• _What you are asked to do_:
Which lines of the records contain "objects"? Collect every one of them.

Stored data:
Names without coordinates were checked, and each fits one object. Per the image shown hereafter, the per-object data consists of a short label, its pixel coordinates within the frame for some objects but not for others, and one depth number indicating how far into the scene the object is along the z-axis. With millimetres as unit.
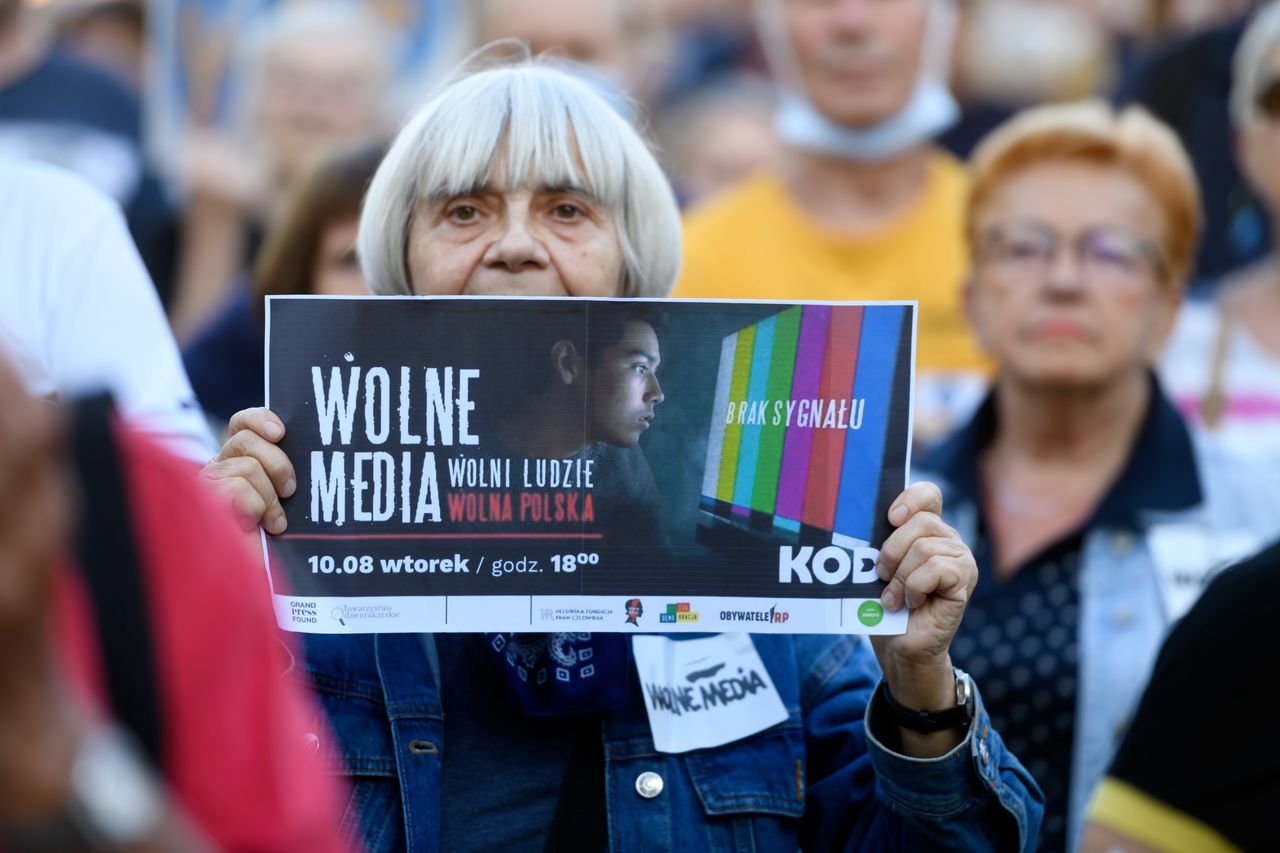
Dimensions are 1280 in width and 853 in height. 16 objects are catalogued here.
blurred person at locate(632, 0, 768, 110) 17328
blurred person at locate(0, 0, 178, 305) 11156
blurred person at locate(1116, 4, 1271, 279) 11023
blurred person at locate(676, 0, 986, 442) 9500
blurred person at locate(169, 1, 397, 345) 11594
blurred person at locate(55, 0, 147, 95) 14859
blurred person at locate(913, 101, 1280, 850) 7523
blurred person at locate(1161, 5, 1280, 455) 9094
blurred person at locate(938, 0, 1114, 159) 14187
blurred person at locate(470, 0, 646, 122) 11180
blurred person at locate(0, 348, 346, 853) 2670
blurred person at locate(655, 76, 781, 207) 14430
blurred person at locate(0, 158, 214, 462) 5508
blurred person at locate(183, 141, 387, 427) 7941
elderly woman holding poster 4906
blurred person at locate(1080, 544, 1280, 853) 3592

• _Answer to the problem_:
Names without coordinates were checked, and each fits one object. Per the image shown hereafter, the per-object data consists of a short label, its pixel coordinates within the frame for some objects but not for others, and one depth number indicating how far into the scene the object is along the z-axis. With millimetres as unit.
Dimensions are 1280 in width and 853 in height. 16 objects are catalogued here.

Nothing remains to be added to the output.